Patekar believes that the Corporator and administration are “two wheels of the same cart” and need to work together.

Another Sena corporator, Rajul Patel, of K-West ward’s MHADA colony area, says that the burden on the BMC administration is immense. “And if because of that responsibility, they didn’t interact with us, we’re not angry about it.” 

That has not stopped residents from seeking answers from their Corporators. “Residents approached Rutuja Tiwari, Mumbai’s M-East ward’s Corporator, but after a dissatisfying response, they’ve been reliant on local activists and charities,” says Balasaheb Sable, a citizen of Maharashtra Nagar.

Throughout April and May, Sable had been distributing food packets in Mumbai’s M-East ward. The government, too, distributed khichdi, but in the patchwork of chawls, SRA buildings and slums. “Food was not reaching everyone,” says Sable.

Resident Radha Vijayan Nair of Kandivali’s (East) Lokhandwala Township, says, Corporators are focused on slums, not buildings. “We tried to reach her (Corporator Surekha Patil) for some help but she wasn’t available.” 

Representational Image, Courtesy: Pexels

Assistant Municipal Commissioners maintain that they understand the significance of a Corporator in a neighbourhood and have not sidelined them. “We are working together”, Sandhya Nandekar, the Assistant Municipal Commissioner for R-North ward, says. “We have had zoom meetings with them, told them about our actions, and taken their suggestions. The relief material has gone through Corporators and their volunteers are helping us find symptomatic patients in slums.”

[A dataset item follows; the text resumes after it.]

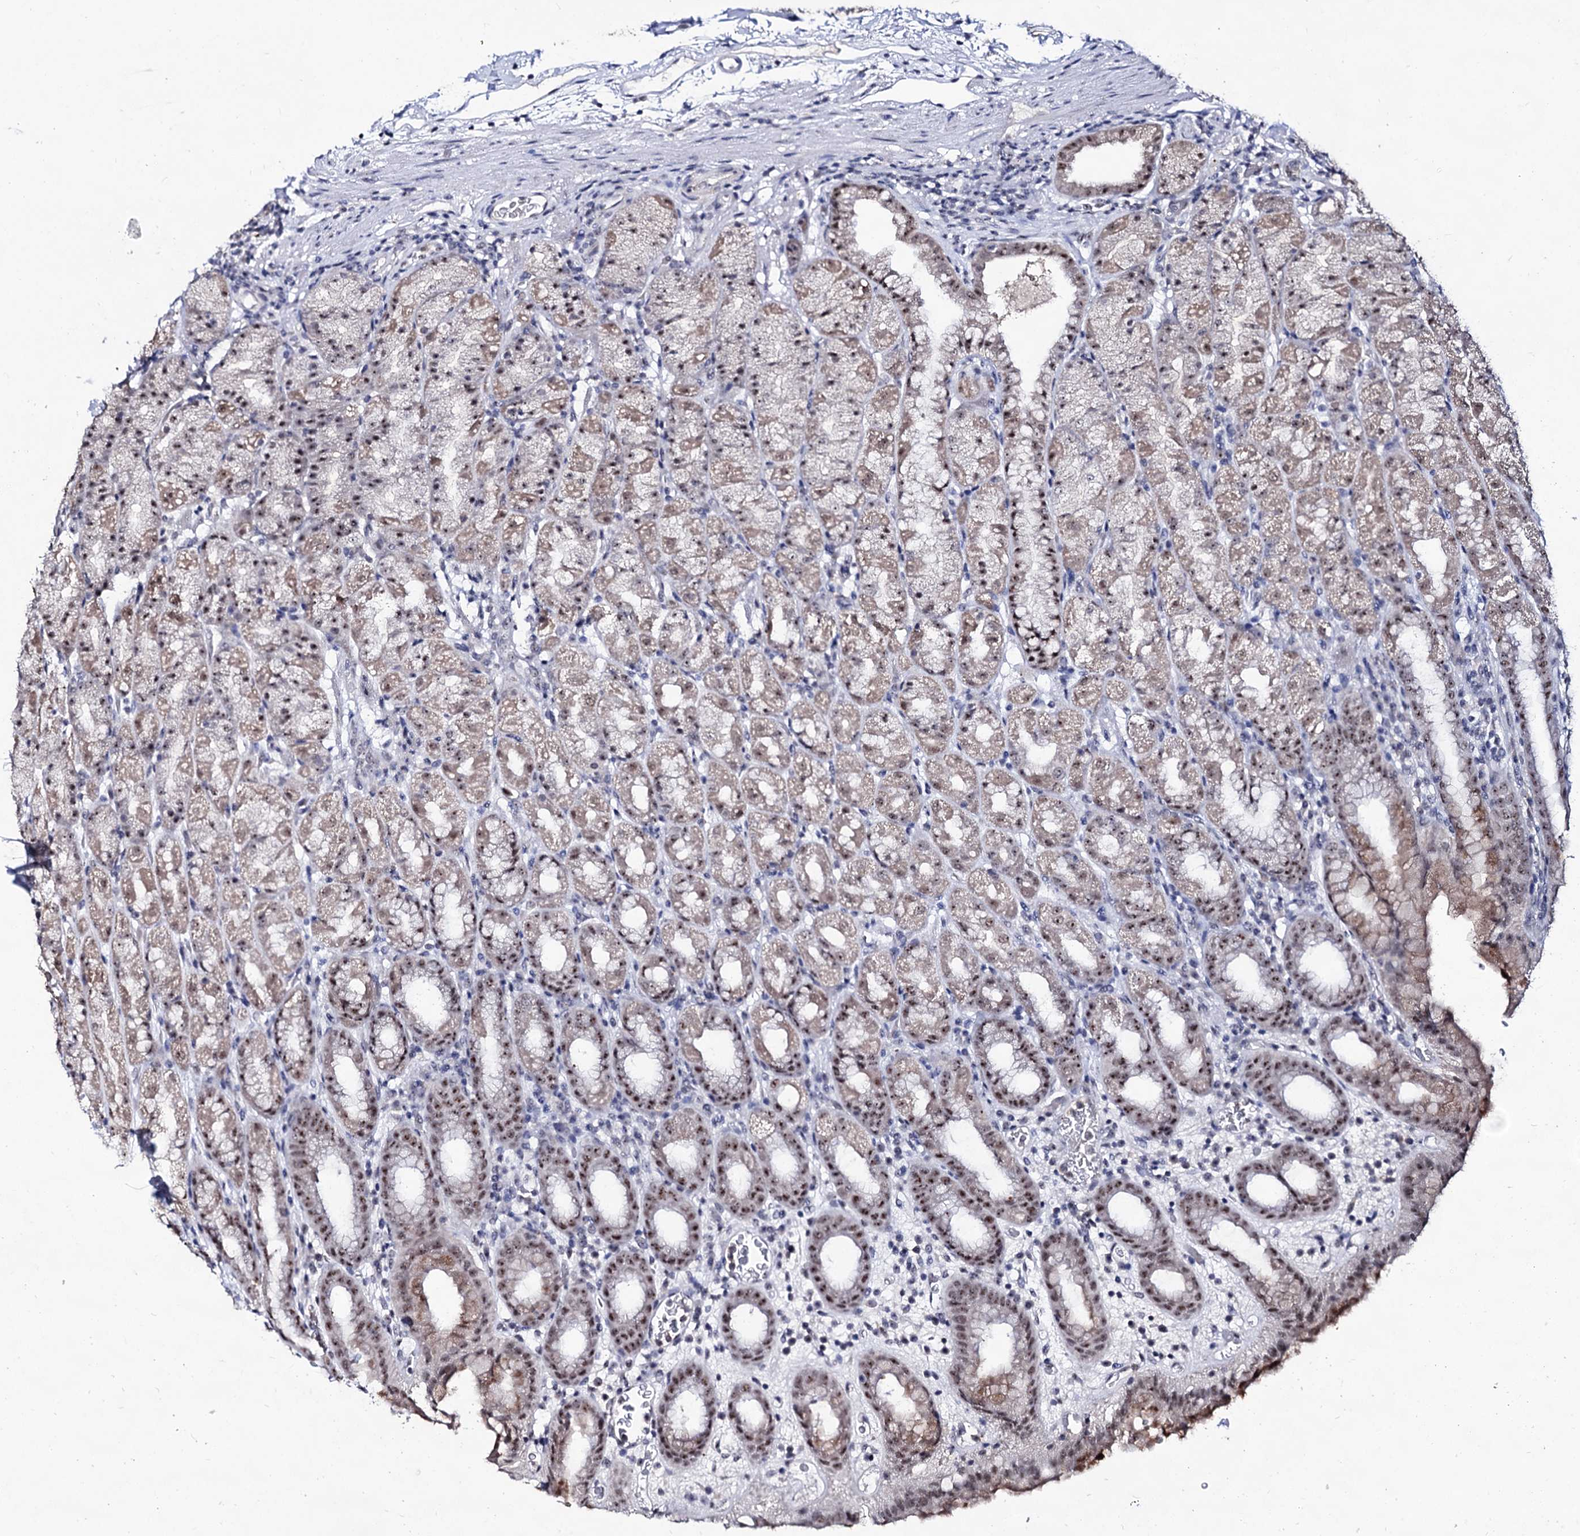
{"staining": {"intensity": "moderate", "quantity": ">75%", "location": "nuclear"}, "tissue": "stomach", "cell_type": "Glandular cells", "image_type": "normal", "snomed": [{"axis": "morphology", "description": "Normal tissue, NOS"}, {"axis": "topography", "description": "Stomach, upper"}], "caption": "Stomach stained with IHC exhibits moderate nuclear positivity in approximately >75% of glandular cells.", "gene": "EXOSC10", "patient": {"sex": "male", "age": 68}}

Prashant Sapkale, Assistant Municipal Commissioner of K-East ward, also says that Corporators have helped them in high-risk contact tracing. “I’ve been in touch with all 14 of my Corporators on a daily basis. They’re not only involved in relief work but also in day-to-day operations.”

Missing Link

If at the beginning of the lockdown, citizens found it challenging to access information, elected Corporators or local area representatives didn’t seem to fare any better. 

Miranda says that information about which patient in her ward was admitted in hospitals or who was discharged wasn’t made available to her. And upon her request, her ward’s Assistant Municipal Commissioner, the late Ashok Khairnar, made it accessible. But the same secrecy was maintained even when the corporation created a COVID-19 camp for the police at the Mumbai University campus. “They don’t correspond or coordinate with me unless I have an issue and I reach out to them,” Miranda says. 

Miranda’s role, then, like of all other corporators, has been of coordination. She has been the eyes of the neighbourhood. When she noticed people filling the streets, she insisted that Ashok Khairnar enforce a stricter lockdown in the neighbourhood. 

Chedda, too, noticed how the antiviral Remdesivir injections were not available at BMC hospitals and wrote to the Commissioner to address the gap. He uses this as an example to illustrate how Corporators have a direct contact with people and their problems.

“No one can be more active in a ward than a Corporator,” he says adding that the they be used a lot more than they currently are. The last Council meeting was held in February with the Corporators. “My suggestion is that there should be a meeting as soon as possible.”